Vegas relies on one population center with effectively one industry—tourism—leading the way. Las Vegans will point to the successful effort by Bill Foley and the Maloof Brothers (formerly of the Sacramento Kings) to sell more than 10,000 season ticket deposits for a team that does not yet exist as evidence that it’s an economically-viable option.

The real feat would have been canvassing for those perspective ticket-holders seven years ago in the thick of the Great Recession, when American en masse decided they’d rather watch Bill Engvall at their local tribal casino than Frank Caliendo at the Mirage and unemployment closed in on 20 percent in Sin City.

As far as the other aspect—growing a hockey culture—we can only wait and see.
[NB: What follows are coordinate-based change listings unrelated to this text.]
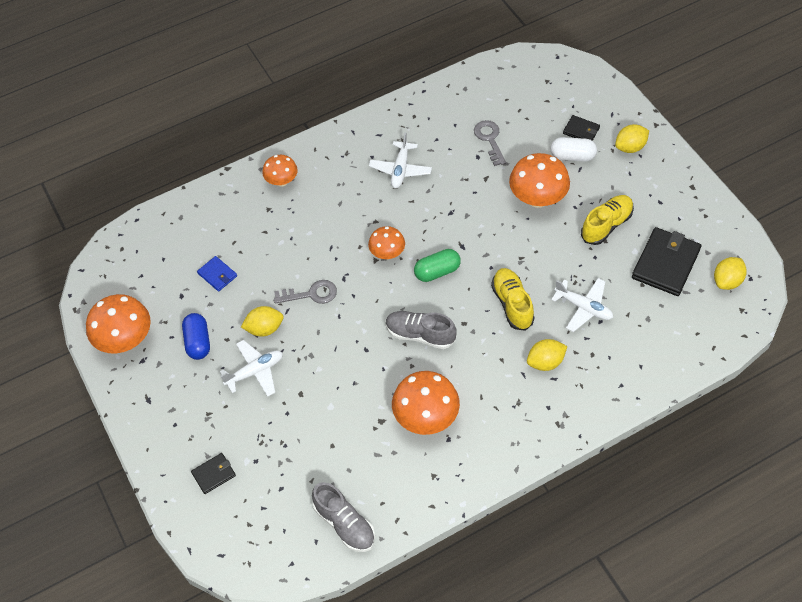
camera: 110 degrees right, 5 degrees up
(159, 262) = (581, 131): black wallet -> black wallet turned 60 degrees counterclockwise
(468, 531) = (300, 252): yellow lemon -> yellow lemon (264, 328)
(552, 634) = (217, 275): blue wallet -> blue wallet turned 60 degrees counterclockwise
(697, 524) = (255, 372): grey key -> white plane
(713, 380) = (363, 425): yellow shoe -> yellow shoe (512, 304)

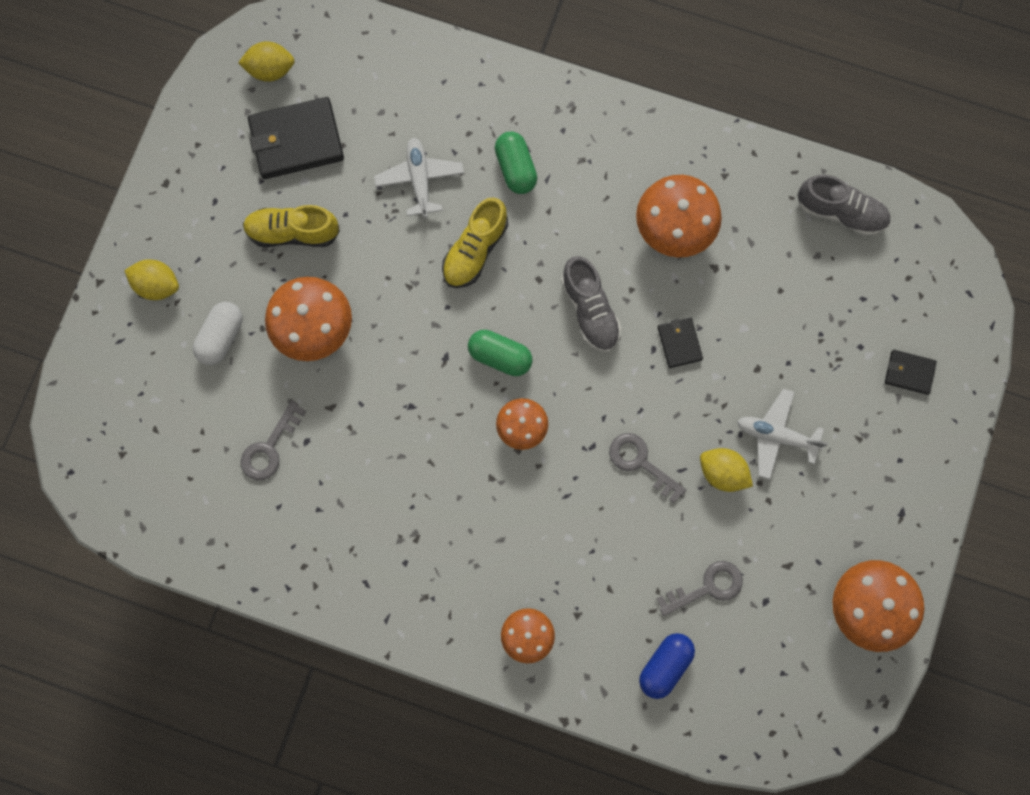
camera: 135 degrees left, 20 degrees up
(198, 342) = (798, 527): blue capsule -> blue capsule (665, 665)
(217, 275) = (707, 587): blue wallet -> grey key
(345, 524) = (840, 212): grey shoe -> grey shoe turned 105 degrees clockwise
(400, 170) = (397, 512): white plane -> none
(545, 362) = (515, 168): yellow lemon -> green capsule
(572, 156) = (221, 337): white capsule -> white capsule turned 60 degrees clockwise
(581, 131) = (174, 356): black wallet -> black wallet (679, 343)

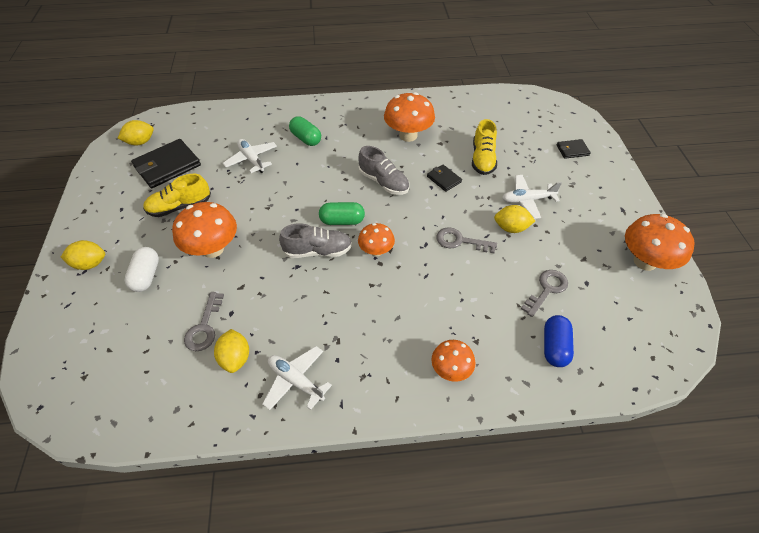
camera: 25 degrees left, 25 degrees down
(292, 507) = (235, 358): none -> yellow lemon
(348, 568) = (296, 381): none -> white plane
(475, 250) = (300, 179): yellow shoe -> yellow shoe (482, 159)
(840, 212) = (487, 104): grey shoe -> grey shoe (318, 251)

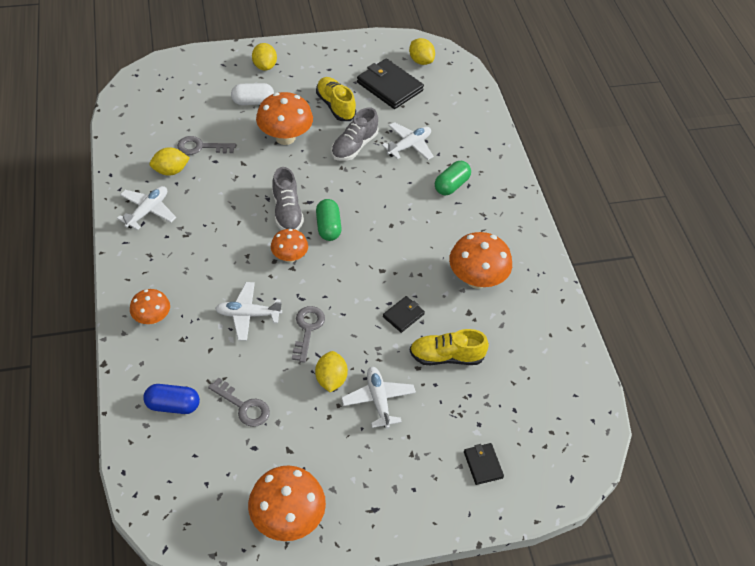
camera: 80 degrees right, 0 degrees up
(383, 182) = (390, 259): grey shoe -> grey shoe (354, 146)
(445, 285) = (248, 315): none -> white plane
The city sports a few youth leagues, a small minor league team, a club program at UNLV and a smattering of high school-aged clubs. In that respect it may be no different than San Jose or Nashville were before they landed teams.

But growing a base of local, knowledgeable hockey fans will take patience—never a virtue associated with Vegas.

Given the evidence, I’d put Vegas at slightly worse than even money to support an NHL club if they land one. Only two Sun Belt cities—Atlanta and Oakland—have failed (so far) in their quest to retain hockey after landing it. It can work, but it’s going to take someone with a big ass pile of chips and the ability to let it bleed for a long time, if necessary.

Is the NHL that someone, with a trio of warm-weather franchises already withering on the vine?